# Excerpts from a dataset:
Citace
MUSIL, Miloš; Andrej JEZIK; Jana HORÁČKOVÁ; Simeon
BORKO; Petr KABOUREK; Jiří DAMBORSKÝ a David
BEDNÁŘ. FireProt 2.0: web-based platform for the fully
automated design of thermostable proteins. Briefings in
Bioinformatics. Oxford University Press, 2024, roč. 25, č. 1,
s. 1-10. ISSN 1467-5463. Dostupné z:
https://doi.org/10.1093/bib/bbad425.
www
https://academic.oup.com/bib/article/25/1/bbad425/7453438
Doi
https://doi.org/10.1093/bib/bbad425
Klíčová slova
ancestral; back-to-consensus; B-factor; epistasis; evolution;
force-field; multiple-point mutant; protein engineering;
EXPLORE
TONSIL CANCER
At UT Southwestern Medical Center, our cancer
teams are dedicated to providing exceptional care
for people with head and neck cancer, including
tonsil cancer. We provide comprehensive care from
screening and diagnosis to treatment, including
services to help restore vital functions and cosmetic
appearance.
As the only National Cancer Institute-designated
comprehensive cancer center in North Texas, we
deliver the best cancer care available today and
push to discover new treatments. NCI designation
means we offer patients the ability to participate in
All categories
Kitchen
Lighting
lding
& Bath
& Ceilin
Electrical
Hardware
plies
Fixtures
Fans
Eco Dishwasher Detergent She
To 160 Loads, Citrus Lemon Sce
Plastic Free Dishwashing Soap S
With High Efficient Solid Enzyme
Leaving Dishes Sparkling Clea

==

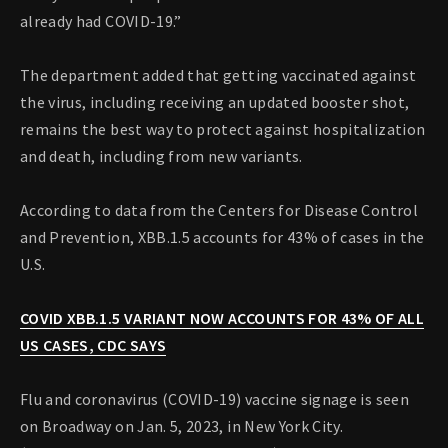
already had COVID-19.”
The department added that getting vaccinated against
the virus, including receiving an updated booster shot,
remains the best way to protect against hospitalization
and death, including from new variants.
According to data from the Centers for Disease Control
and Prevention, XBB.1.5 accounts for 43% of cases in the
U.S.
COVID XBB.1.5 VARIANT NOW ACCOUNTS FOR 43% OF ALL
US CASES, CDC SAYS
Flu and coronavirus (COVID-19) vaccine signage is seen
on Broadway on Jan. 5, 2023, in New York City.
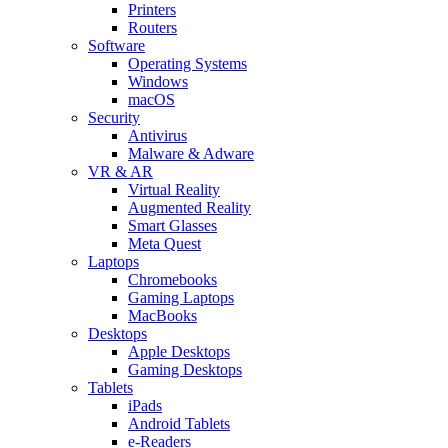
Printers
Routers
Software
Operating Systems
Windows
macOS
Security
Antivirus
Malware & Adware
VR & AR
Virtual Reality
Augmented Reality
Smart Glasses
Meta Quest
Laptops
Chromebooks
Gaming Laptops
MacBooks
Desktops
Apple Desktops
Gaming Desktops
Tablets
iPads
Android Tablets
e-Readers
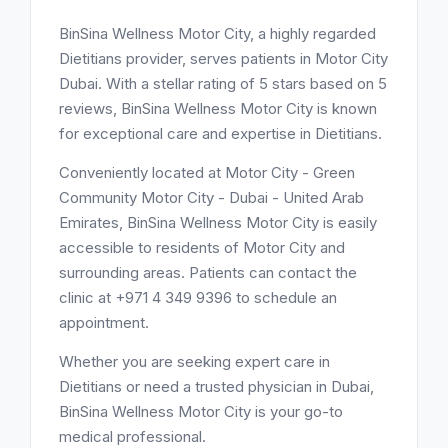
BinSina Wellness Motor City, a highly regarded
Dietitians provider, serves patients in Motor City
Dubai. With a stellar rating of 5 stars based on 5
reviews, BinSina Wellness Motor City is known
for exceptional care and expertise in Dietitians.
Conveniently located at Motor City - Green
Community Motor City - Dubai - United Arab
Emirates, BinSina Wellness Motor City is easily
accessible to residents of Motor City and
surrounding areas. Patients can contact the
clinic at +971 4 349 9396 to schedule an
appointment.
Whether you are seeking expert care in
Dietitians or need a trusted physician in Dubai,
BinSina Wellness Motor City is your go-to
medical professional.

# What you have to do:
In the entries above, find the line holding "BEDNÁŘ. FireProt 2.0: web-based" and the line holding "ancestral; back-to-consensus; B-factor;"; print both of them and every line between, exactly, and nothing else.

# Final answer:
BEDNÁŘ. FireProt 2.0: web-based platform for the fully
automated design of thermostable proteins. Briefings in
Bioinformatics. Oxford University Press, 2024, roč. 25, č. 1,
s. 1-10. ISSN 1467-5463. Dostupné z:
https://doi.org/10.1093/bib/bbad425.
www
https://academic.oup.com/bib/article/25/1/bbad425/7453438
Doi
https://doi.org/10.1093/bib/bbad425
Klíčová slova
ancestral; back-to-consensus; B-factor; epistasis; evolution;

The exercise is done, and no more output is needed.